TASK INSTRUCTIONS: How many lines in the items below contain the string "series"? Case counts, so give only the number.

RECORDS TO PROCESS:
───
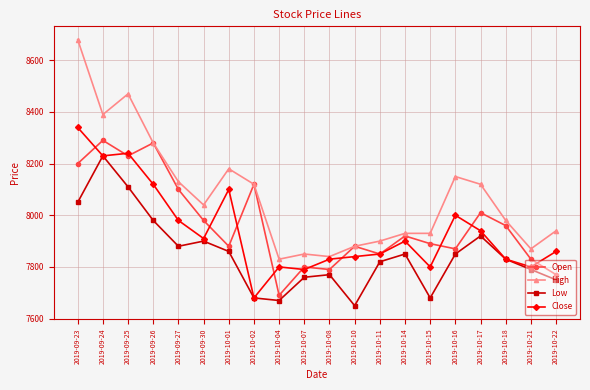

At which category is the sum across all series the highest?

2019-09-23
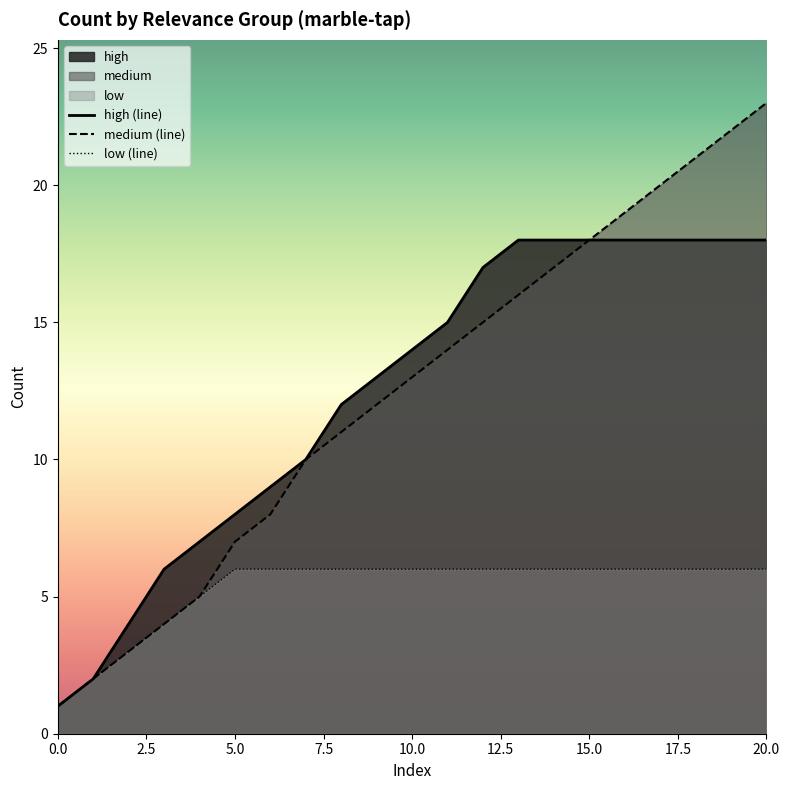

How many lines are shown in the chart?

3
───
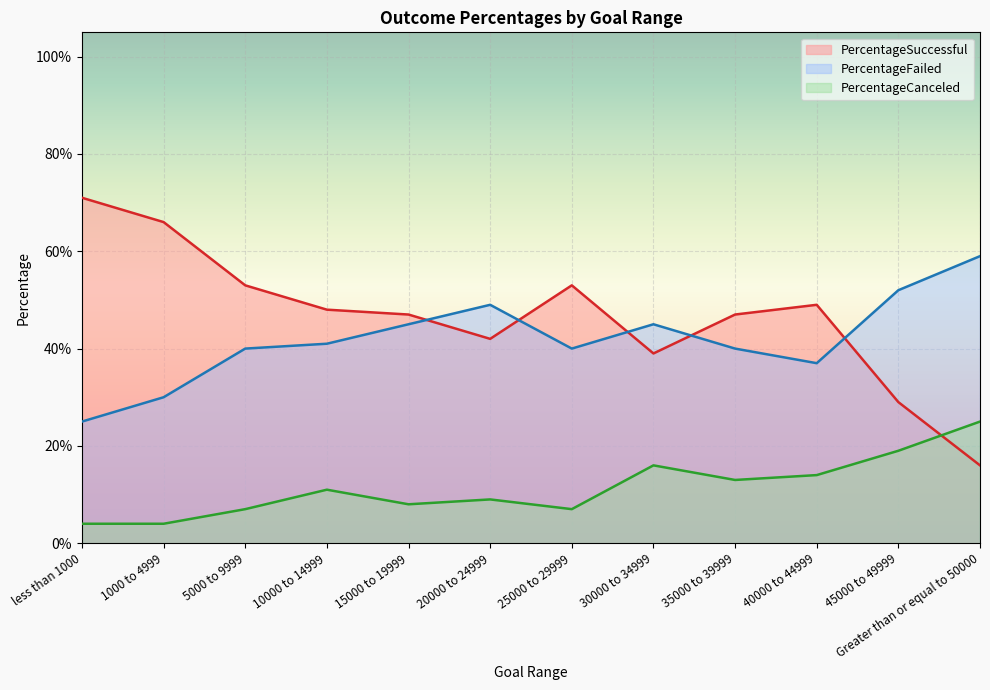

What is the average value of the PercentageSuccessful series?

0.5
───
TASK RESULT: 2